Chris and I sneaked off this weekend for a motorcycle trip. His parents watched the girls and dogs and we had two wonderful days. We headed North, destination the deep woods. In the first half hour of the ride I saw two hawks. The weather was perfect for riding with blue sky painted with fluffy white clouds, suprisingly cooler air, and no wind. It was peaceful....beautiful....serene.... and then I nearly crashed my bike. I left the highway, so I guess that counts as an accident, though I stayed upright and neither Daisy (my bike) or I had a scratch on us.
Chris and I had agreed that I would follow him for the first leg of the trip because he knew the route better. So I was just looking around, spotting hawks, looking at the blue sky painted with fluffy white clouds, enjoying the suprisingly cooler air, and thinking how pleasant it was with no wind. I was not paying attention to signs or speed, just making sure I stayed about the same distance behind Chris all the time. We were going into a curve to the right when I saw Chris brake hard because it was much sharper curve than expected. Then I noticed all of the gravel blanketing the highway. I hit my brakes hard because I knew I'd never make that curve at the speed I was going, even without the gravel. I started to skid and my rear wheel was sliding out to the side. This has never happened to me before, yet I was keenly aware that this was not a good thing. Had I not let go of the brakes and decided to go for the ditch at that moment, I would have laid her down on the highway and slid who-knows-how-far on my pretty pink leather jacket.
I picked a spot ahead of me, crossed the oncoming lane, and rode hard down into a deep ditch. I felt Daisy's shocks bottom out and my spine took care of the rest of the shock absorbsion. I raised up on my foot pegs, eased off of my throttle, rode up the other side of the ditch, apparently just missed a fence (I had tunnel vision and a little adrenaline flowing, and don't recall seeing that), over a driveway, and back up the ditch and onto the highway. Never stopped, never looked back.
Chris saw the whole thing in his mirrors. He knew I was going too fast for the curve, he knew that I'd never make it with the gravel...and was at least somewhat relieved when he realized that I'd crash on grass. I'd be plenty broken up, but I wouldn't have road rash. Then he watched me disappear into the ditch, jump off the other side, miss the fence, and climb right back onto the highway with a huge smile on my face.

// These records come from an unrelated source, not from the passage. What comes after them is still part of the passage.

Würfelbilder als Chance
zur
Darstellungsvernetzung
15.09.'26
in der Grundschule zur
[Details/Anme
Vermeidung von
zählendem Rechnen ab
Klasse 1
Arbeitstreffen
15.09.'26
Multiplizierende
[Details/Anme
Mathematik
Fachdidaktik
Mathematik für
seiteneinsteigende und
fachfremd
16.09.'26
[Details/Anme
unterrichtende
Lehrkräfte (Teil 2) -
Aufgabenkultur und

We pulled off of the highway, I let out a huge scream and then laughed hysterically for five minutes. Chris thought I may have actually been hysterical. We pulled back onto the highway once I had control of my maniacal laughter and within a few minutes I was pointing to pretty birds 300 feet up in the air. He wasn't amused.

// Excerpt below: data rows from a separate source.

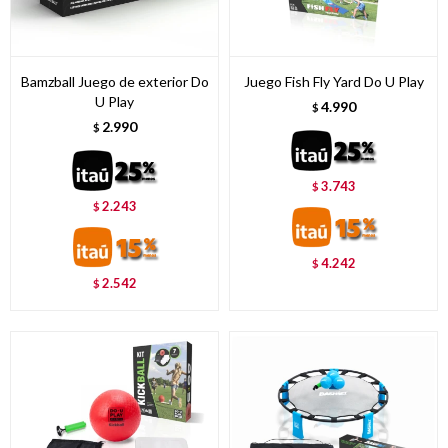
Bamzball Juego de exterior Do
Juego Fish Fly Yard Do U Play
U Play
4.990
$
2.990
$
3.743
$
2.243
$
4.242
$
2.542
$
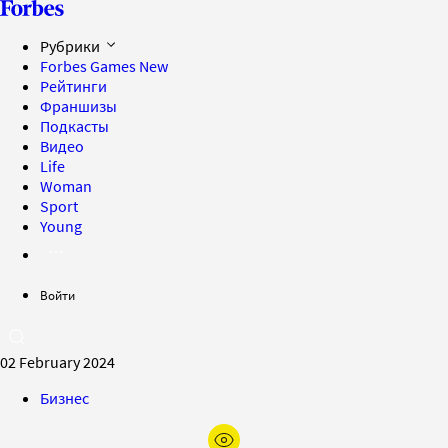
Рубрики
Forbes Games
New
Рейтинги
Франшизы
Подкасты
Видео
Life
Woman
Sport
Young
Войти
02 February 2024
Бизнес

On the trip we also saw one deer, two turkey vultures, and a dead porcupine. We found my sister's new house up in the woods and visited with she and her husband and my brother and his wife who happened to be visiting, also. It was wonderful. Melia's house is a dream. On a river. Ten acres of wooded land. Beautiful house with huge deck. A canoe. Set waaaaaayyyy off of the road. Heaven.
Oh, and by the river was the largest spider I've ever seen in the wild. It was the size of a turantula....and had a huge nest with little babies running around inside. If my photos do it justice, I'll show you.